Any road up since the initial question was posed as

‘Do you have an original of Totnes?’ the answer always has to be a resounding YES YES YES

And forthwith One created one.

Since the gallery would rather burn down than actually pass the query onto the artist, One is compelled to pass the painting on, and despite the likelihood of it hitting the hanging space, One is still charged fifty fecking per cent commission!

With this in mind and given the complexity of the painting One priced it accordingly.  Only to be emailed with the response…

‘Could you confirm the price since that is a lot more than the cost of the paintings you usually send us and it might be a deal breaker.’

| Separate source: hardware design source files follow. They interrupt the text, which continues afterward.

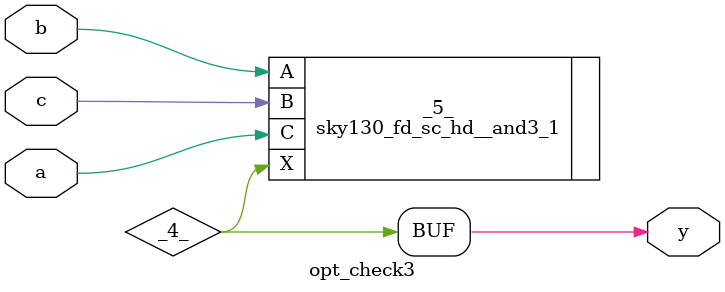
<source format=v>
/* Generated by Yosys 0.33 (git sha1 2584903a060) */

(* top =  1  *)
(* src = "opt_check.v:10.1-12.10" *)
module opt_check3(a, b, c, y);
  wire _0_;
  (* src = "opt_check.v:10.26-10.27" *)
  wire _1_;
  (* src = "opt_check.v:10.36-10.37" *)
  wire _2_;
  (* src = "opt_check.v:10.45-10.46" *)
  wire _3_;
  (* src = "opt_check.v:10.56-10.57" *)
  wire _4_;
  (* src = "opt_check.v:10.26-10.27" *)
  input a;
  wire a;
  (* src = "opt_check.v:10.36-10.37" *)
  input b;
  wire b;
  (* src = "opt_check.v:10.45-10.46" *)
  input c;
  wire c;
  (* src = "opt_check.v:10.56-10.57" *)
  output y;
  wire y;
  sky130_fd_sc_hd__and3_1 _5_ (
    .A(_2_),
    .B(_3_),
    .C(_1_),
    .X(_4_)
  );
  assign _2_ = b;
  assign _3_ = c;
  assign _1_ = a;
  assign y = _4_;
endmodule

</source>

One did indeed confirm the price with a proviso that if the commission rate were negotiable, then so was the cost even though the painting is twice the size and complexity of One’s usual doing for them.

An eerie silence has fallen upon the pooter in the Underground Lair…

Maybe One should follow up the last missive with an offer…

‘Perhaps everyone would like to shit upon One from a great height, urinate all over One’s masterpieces and then stab One to death with the pointy end of a paintbrush.’